杨崇山那时还没醒,秦仲文没进病房,就站在外面的会客间看了一眼,低声跟江海澜说了几句安慰的话。
江屿旁观,不知道杨君鸿的这个外公究竟是体面周到还是世故圆滑,曾经闹得那么不愉快还能做到这种程度。
探病结束后杨君鸿就要送秦仲文离开,秦仲文却道还没吃早饭,让杨君鸿去给他买。
杨君鸿皱起眉,江屿看出他不怎么高兴,掏出自己的饭卡给他,说道:“你去吧。”
他目送杨君鸿沿走廊离开,等背影看不见了,身边的秦仲文突然清了清嗓子,对他说:“江医生,有没有时间陪我说两句话?”
江屿预感到了秦仲文有话要说,点头道好。
他四下看去,指着一处角落道:“去那边吧,这边人来人往恐怕不方便。”
秦仲文跟在他后面朝那处角落走去,秦怀玉也想跟上,被秦仲文制止,满脸的不情愿。
这处角落正好处在l形拐角凸出来的一块位置,还有两盆绿植遮挡,外面的人如果不注意是不会留心的。
秦仲文依旧一身朴素衣裳,单手拄着拐杖,站定之后他先往江屿看了一眼,显得欲言又止。
江屿体谅地道:“您有什么话就直说吧,一会儿杨君鸿就该回来了。”
秦仲文脸色微微变了变,落在江屿身上的目光多了几分认真,清清嗓子才开口说:“那我也就直说了,江医生,我知道君鸿这段时间一直是你在照顾,作为他的外公,我很感激你,你有什么要求尽管提,只要我能办到,我一定会满足你的。”
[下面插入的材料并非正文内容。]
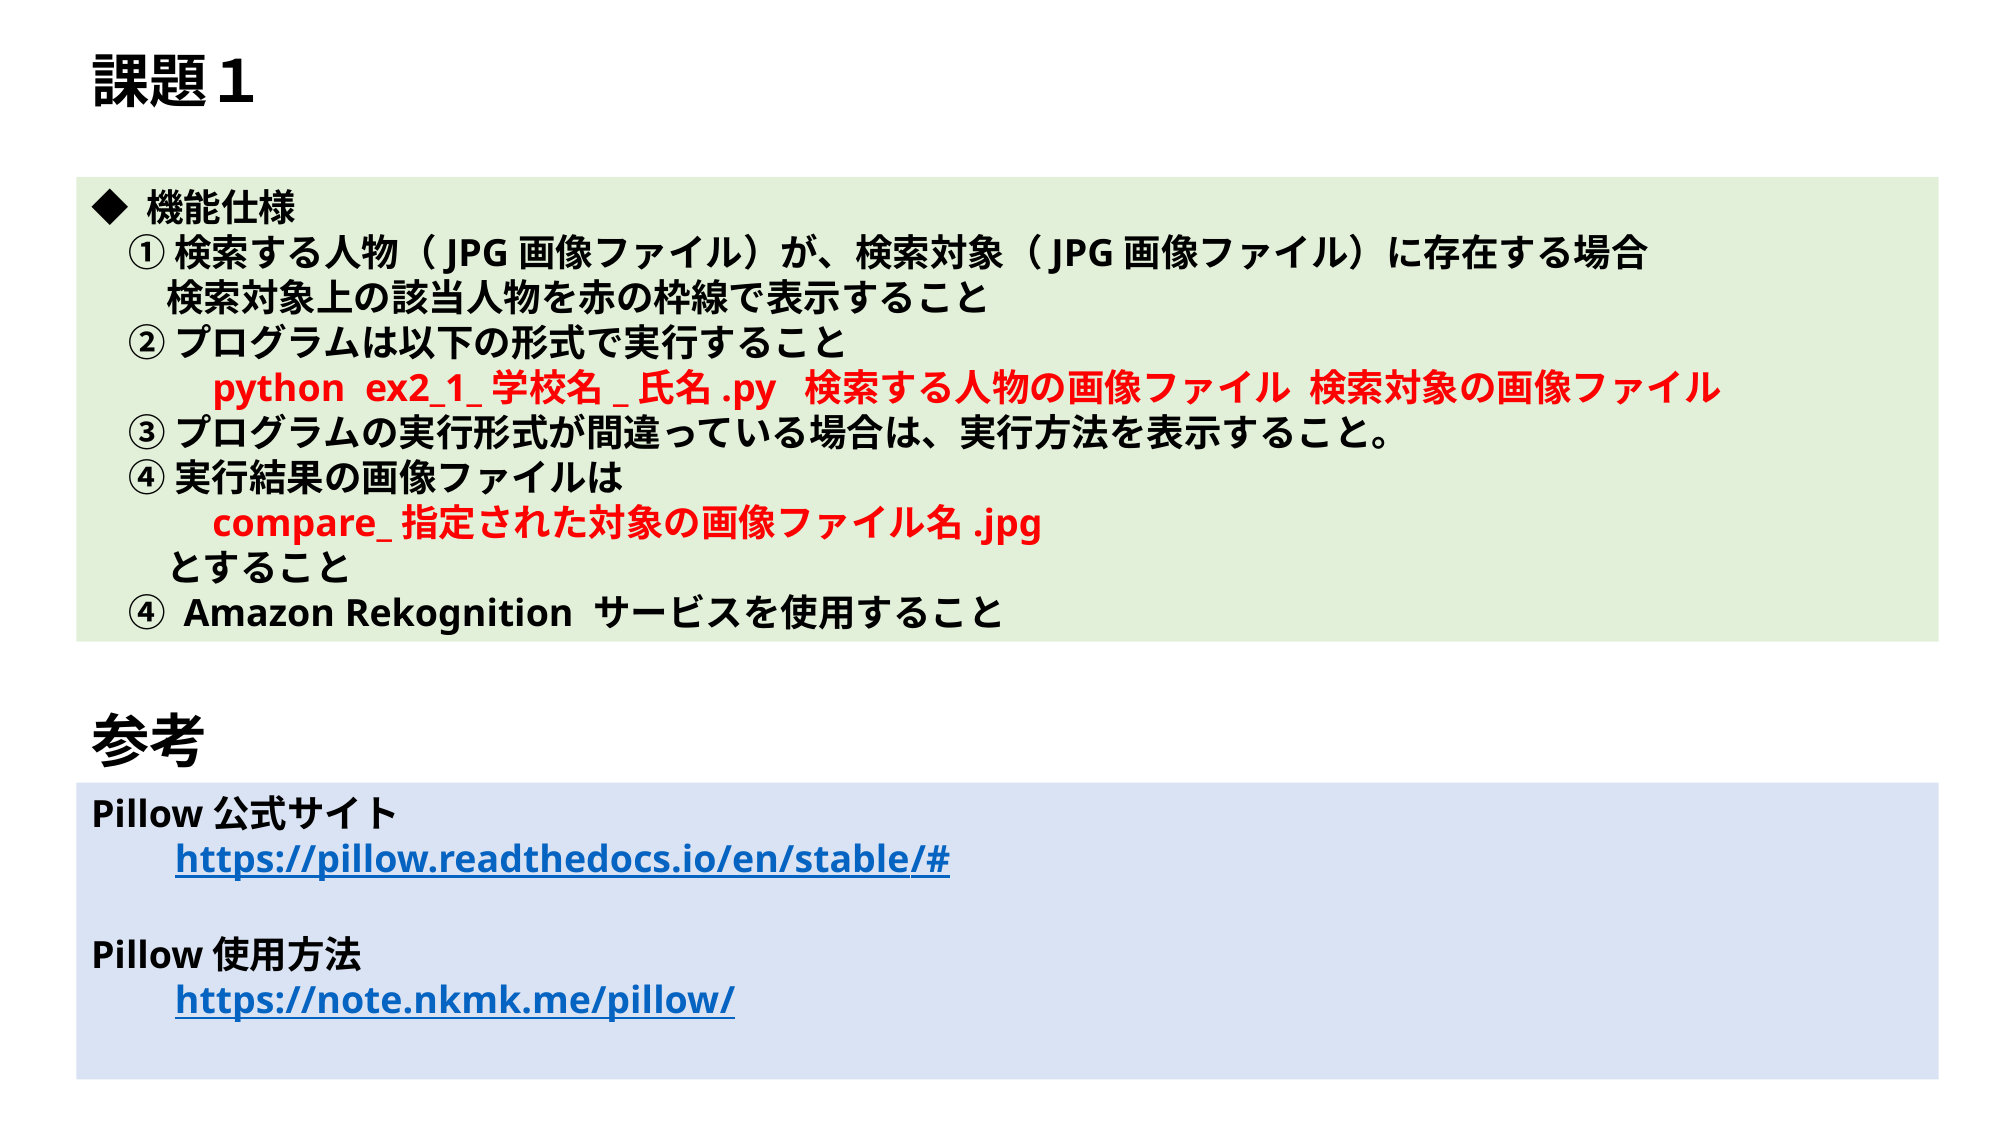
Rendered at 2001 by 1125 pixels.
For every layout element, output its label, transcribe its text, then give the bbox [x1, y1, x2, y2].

text_box ◆ 機能仕様 ➀ 検索する人物（JPG画像ファイル）が、検索対象（JPG画像ファイル）に存在する場合 検索対象上の該当人物を赤の枠線で表示すること ② プログラムは以下の形式で実行すること python ex2_1_学校名_氏名.py 検索する人物の画像ファイル 検索対象の画像ファイル ③ プログラムの実行形式が間違っている場合は、実行方法を表示すること。 ➃ 実行結果の画像ファイルは compare_指定された対象の画像ファイル名.jpg とすること ➃ Amazon Rekognition サービスを使用すること [76, 176, 1939, 642]
text_box 参考 [76, 696, 730, 782]
text_box 課題１ [76, 36, 330, 122]
text_box Pillow公式サイト https://pillow.readthedocs.io/en/stable/# Pillow使用方法 https://note.nkmk.me/pillow/ [76, 782, 1939, 1080]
江屿一时不知道该以何种表情面对秦仲文,他不傻,听得出秦仲文的意思,无非是有条件就提,然后离开杨君鸿。
他没想到有一天这种狗血戏码会在他身上上演,但这毕竟是杨君鸿的外公,他还是给予了充分的尊重,笑一笑之后说:“照顾杨君鸿是我自愿的,我不要求回报,但是——”
说到这里他停顿了几秒,看了秦仲文一眼才又说:“如果您真的能满足我,我的确有一个请求,我希望您能祝福我和杨君鸿。”
秦仲文脸色顿时变了,一脸的难以置信,大概没想到江屿就这么直接地把这层纸捅破了。
江屿还注意到他拄着拐杖的手也握紧了,松弛的皮肉之下骨头都凸了出来。他想,此时此刻秦仲文会不会正在心里痛骂他不要脸。